Friday, March 31, 2006

First Brazilian goes into space

Lt Col Marcos Pontes has become the first Brazilian to go into space after a successful launch aboard a Russian Soyuz rocket from Baikonur.

He will spend nine days on the International Space Station while a Russian and a US colleague accompanying him will stay for six months.

Col Pontes took with him a Brazilian flag and a football shirt - to help, he said, his team in the World Cup.

His father, 84, was at the launch with other relatives and friends.

They applauded and cheered afterwards, watching video from an onboard camera at the ex-Soviet base Russia leases in Kazakhstan.

"I am very emotional," said his wife Fatima, with tears in her eyes. "I cannot even explain how I feel right now.

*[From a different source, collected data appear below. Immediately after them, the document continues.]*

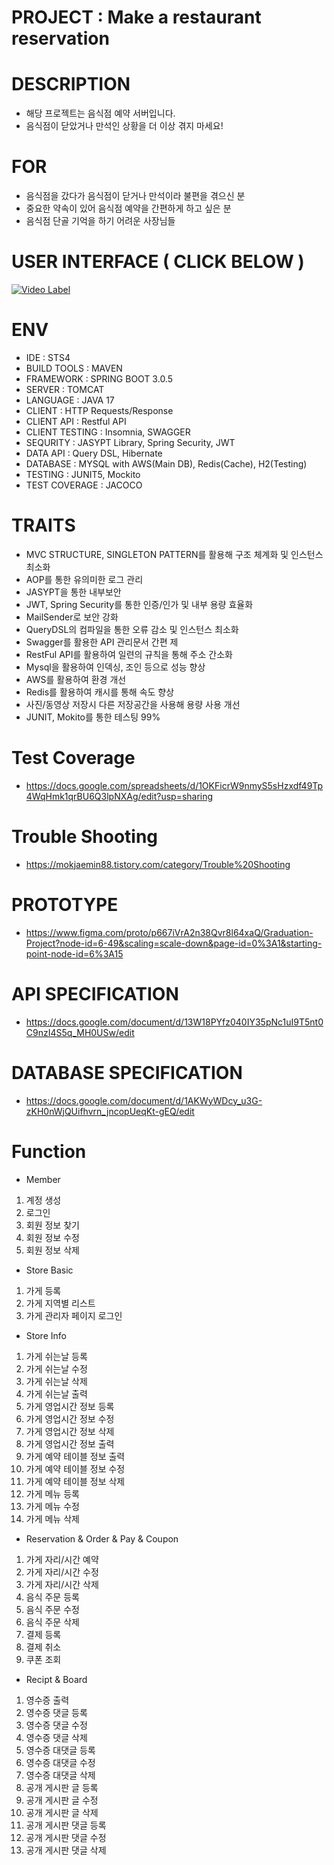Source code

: # PROJECT : Make a restaurant reservation


# DESCRIPTION
- 해당 프로젝트는 음식점 예약 서버입니다.
- 음식점이 닫았거나 만석인 상황을 더 이상 겪지 마세요!


# FOR
- 음식점을 갔다가 음식점이 닫거나 만석이라 불편을 겪으신 분
- 중요한 약속이 있어 음식점 예약을 간편하게 하고 싶은 분
- 음식점 단골 기억을 하기 어려운 사장님들


# USER INTERFACE ( CLICK BELOW )
[![Video Label](http://img.youtube.com/vi/4kFZOOxNqD0/0.jpg)](https://youtu.be/4kFZOOxNqD0)


# ENV
- IDE : STS4
- BUILD TOOLS : MAVEN
- FRAMEWORK : SPRING BOOT 3.0.5
- SERVER : TOMCAT
- LANGUAGE : JAVA 17
- CLIENT : HTTP Requests/Response
- CLIENT API : Restful API
- CLIENT TESTING : Insomnia, SWAGGER
- SEQURITY : JASYPT Library, Spring Security, JWT
- DATA API : Query DSL, Hibernate
- DATABASE : MYSQL with AWS(Main DB), Redis(Cache), H2(Testing)
- TESTING : JUNIT5, Mockito
- TEST COVERAGE : JACOCO

# TRAITS
- MVC STRUCTURE, SINGLETON PATTERN를 활용해 구조 체계화 및 인스턴스 최소화
- AOP를 통한 유의미한 로그 관리
- JASYPT을 통한 내부보안
- JWT, Spring Security를 통한 인증/인가 및 내부 용량 효율화
- MailSender로 보안 강화
- QueryDSL의 컴파일을 통한 오류 감소 및 인스턴스 최소화
- Swagger를 활용한 API 관리문서 간편 제
- RestFul API를 활용하여 일련의 규칙을 통해 주소 간소화
- Mysql을 활용하여 인덱싱, 조인 등으로 성능 향상
- AWS를 활용하여 환경 개선
- Redis를 활용하여 캐시를 통해 속도 향상
- 사진/동영상 저장시 다른 저장공간을 사용해 용량 사용 개선
- JUNIT, Mokito를 통한 테스팅 99%

# Test Coverage
- https://docs.google.com/spreadsheets/d/1OKFicrW9nmyS5sHzxdf49Tp4WqHmk1qrBU6Q3lpNXAg/edit?usp=sharing

# Trouble Shooting
- https://mokjaemin88.tistory.com/category/Trouble%20Shooting


# PROTOTYPE
- https://www.figma.com/proto/p667iVrA2n38Qvr8l64xaQ/Graduation-Project?node-id=6-49&scaling=scale-down&page-id=0%3A1&starting-point-node-id=6%3A15


# API SPECIFICATION
- https://docs.google.com/document/d/13W18PYfz040IY35pNc1uI9T5nt0C9nzI4S5q_MH0USw/edit


# DATABASE SPECIFICATION
- https://docs.google.com/document/d/1AKWyWDcy_u3G-zKH0nWjQUifhvrn_jncopUeqKt-gEQ/edit


# Function
- Member
1. 계정 생성
2. 로그인
3. 회원 정보 찾기
4. 회원 정보 수정
5. 회원 정보 삭제
- Store Basic
1. 가게 등록
2. 가게 지역별 리스트
3. 가게 관리자 페이지 로그인
- Store Info
1. 가게 쉬는날 등록
2. 가게 쉬는날 수정
3. 가게 쉬는날 삭제
4. 가게 쉬는날 출력
5. 가게 영업시간 정보 등록
6. 가게 영업시간 정보 수정
7. 가게 영업시간 정보 삭제
8. 가게 영업시간 정보 출력
9. 가게 예약 테이블 정보 출력
10. 가게 예약 테이블 정보 수정
11. 가게 예약 테이블 정보 삭제
12. 가게 메뉴 등록
13. 가게 메뉴 수정
14. 가게 메뉴 삭제
- Reservation & Order & Pay & Coupon
1. 가게 자리/시간 예약
2. 가게 자리/시간 수정
3. 가게 자리/시간 삭제
4. 음식 주문 등록
5. 음식 주문 수정
6. 음식 주문 삭제
7. 결제 등록
8. 결제 취소
9. 쿠폰 조회
- Recipt & Board
1. 영수증 출력
2. 영수증 댓글 등록
3. 영수증 댓글 수정
4. 영수증 댓글 삭제
5. 영수증 대댓글 등록
6. 영수증 대댓글 수정
7. 영수증 대댓글 삭제
8. 공개 게시판 글 등록
9. 공개 게시판 글 수정
10. 공개 게시판 글 삭제
11. 공개 게시판 댓글 등록
12. 공개 게시판 댓글 수정
13. 공개 게시판 댓글 삭제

I am very, very happy."

The launch was broadcast live on television in Brazil.

Vyacheslav Davidenko, spokesman for Russia's Roskosmos space agency, told the AFP news agency that the new astronaut would undoubtedly become a national hero in Brazil.

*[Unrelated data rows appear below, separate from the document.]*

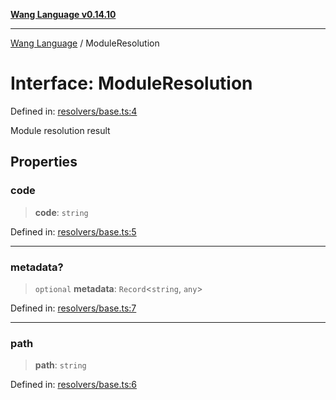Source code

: [**Wang Language v0.14.10**](../README.md)

***

[Wang Language](../globals.md) / ModuleResolution

# Interface: ModuleResolution

Defined in: [resolvers/base.ts:4](https://github.com/artpar/wang/blob/914dd143e8b6182e76382164a1f196c5d1006f9d/src/resolvers/base.ts#L4)

Module resolution result

## Properties

### code

> **code**: `string`

Defined in: [resolvers/base.ts:5](https://github.com/artpar/wang/blob/914dd143e8b6182e76382164a1f196c5d1006f9d/src/resolvers/base.ts#L5)

***

### metadata?

> `optional` **metadata**: `Record`\<`string`, `any`\>

Defined in: [resolvers/base.ts:7](https://github.com/artpar/wang/blob/914dd143e8b6182e76382164a1f196c5d1006f9d/src/resolvers/base.ts#L7)

***

### path

> **path**: `string`

Defined in: [resolvers/base.ts:6](https://github.com/artpar/wang/blob/914dd143e8b6182e76382164a1f196c5d1006f9d/src/resolvers/base.ts#L6)
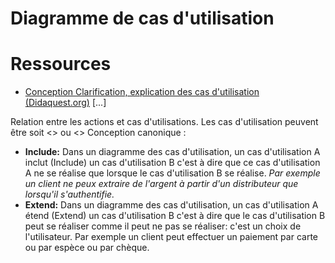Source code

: # Diagramme de cas d'utilisation 

# Ressources
- [Conception Clarification, explication des cas d'utilisation (Didaquest.org)](https://didaquest.org/wiki/Include_et_Extend#:~:text=Include%3A%20Dans%20un%20diagramme%20des,lorsqu'il%20s'authentifie.)
[...]

Relation entre les actions et cas d'utilisations. Les cas d'utilisation peuvent être soit <<include>> ou <<extend>> 
Conception canonique :
- **Include:** Dans un diagramme des cas d'utilisation, 
    un cas d'utilisation A inclut (Include) un cas d'utilisation B c'est à dire que ce cas d'utilisation A ne se réalise que lorsque le cas d'utilisation B se réalise. 
    *Par exemple un client ne peux extraire de l'argent à partir d'un distributeur que lorsqu'il s'authentifie.*
- **Extend:** Dans un diagramme des cas d'utilisation, un cas d'utilisation A étend (Extend) un cas d'utilisation B c'est à dire que le cas d'utilisation B peut se réaliser comme il peut ne pas se réaliser: c'est un choix de l'utilisateur. Par exemple un client peut effectuer un paiement par carte ou par espèce ou par chèque.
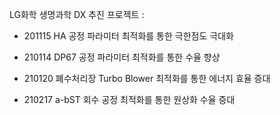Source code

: LG화학 생명과학 DX 추진 프로젝트 :

* 201115 HA 공정 파라미터 최적화를 통한 극한점도 극대화

* 210114 DP67 공정 파라미터 최적화를 통한 수율 향상

* 210120 폐수처리장 Turbo Blower 최적화를 통한 에너지 효율 증대

* 210217 a-bST 회수 공정 최적화를 통한 원상화 수율 증대
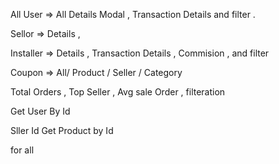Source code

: <!-- @format -->

All User => All Details Modal , Transaction Details and filter .

Sellor => Details ,

Installer => Details , Transaction Details , Commision , and filter


Coupon => All/ Product / Seller / Category

<!--  -->

<!-- Dashboard -->
Total Orders , Top Seller , Avg sale Order , filteration

<!-- User -->
Get User By Id
<!-- Product -->
Sller Id 
Get Product by Id

<!-- Coupon -->
for all


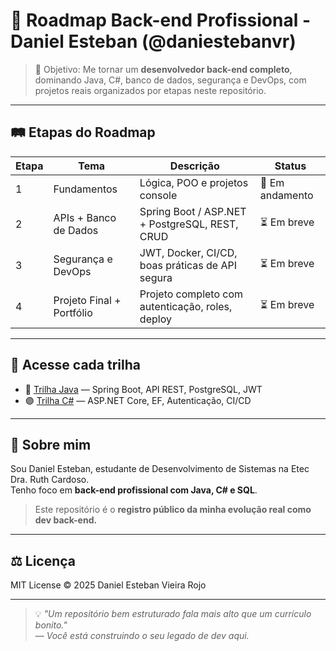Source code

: # 🧭 Roadmap Back-end Profissional - Daniel Esteban (@daniestebanvr)

> 🎯 Objetivo: Me tornar um **desenvolvedor back-end completo**, dominando Java, C#, banco de dados, segurança e DevOps, com projetos reais organizados por etapas neste repositório.

---

## 🛤️ Etapas do Roadmap

| Etapa | Tema                                  | Descrição                                                             | Status |
|-------|---------------------------------------|----------------------------------------------------------------------|--------|
| 1     | Fundamentos                           | Lógica, POO e projetos console                                       | 🚧 Em andamento |
| 2     | APIs + Banco de Dados                 | Spring Boot / ASP.NET + PostgreSQL, REST, CRUD                       | ⏳ Em breve     |
| 3     | Segurança e DevOps                    | JWT, Docker, CI/CD, boas práticas de API segura                      | ⏳ Em breve     |
| 4     | Projeto Final + Portfólio             | Projeto completo com autenticação, roles, deploy                     | ⏳ Em breve     |

---

## 🔗 Acesse cada trilha

- 🔷 [Trilha Java](./java/README.md) — Spring Boot, API REST, PostgreSQL, JWT
- 🟣 [Trilha C#](./csharp/README.md) — ASP.NET Core, EF, Autenticação, CI/CD

---

## 🧠 Sobre mim

Sou Daniel Esteban, estudante de Desenvolvimento de Sistemas na Etec Dra. Ruth Cardoso.  
Tenho foco em **back-end profissional com Java, C# e SQL**.

> Este repositório é o **registro público da minha evolução real como dev back-end.** 

---

## ⚖️ Licença

MIT License © 2025 Daniel Esteban Vieira Rojo

---

> 💡 _"Um repositório bem estruturado fala mais alto que um currículo bonito."_  
> — *Você está construindo o seu legado de dev aqui.*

"Marcos Pontes will allow his country to join the club of space powers," he said.

Space dream

Many Brazilians are hoping the trip will give a crucial morale boost to the country's own space programme, the BBC's Tom Gibb reports from Sao Paulo.

The International Space Station is not due to be completed until 2010
The mission, which is costing Brazil about $10m (£6m), comes less than three years after Brazil's space programme met with disaster when a rocket exploded on the launch pad.

The explosion of the first Brazilian rocket, built to take satellites into orbit, killed 21 people at the site in the north of the country.

However, there has also been some criticism that the cost of putting a man into space could have been used better elsewhere.

Thursday's flight is the fulfilment of a childhood dream for Col Pontes, our correspondent adds.

He has been training since 1998 for such a mission, which was originally to have been on a US space shuttle.

Col Pontes is being accompanied by Pavel Vinogradov of Russia and US astronaut Jeffrey Williams.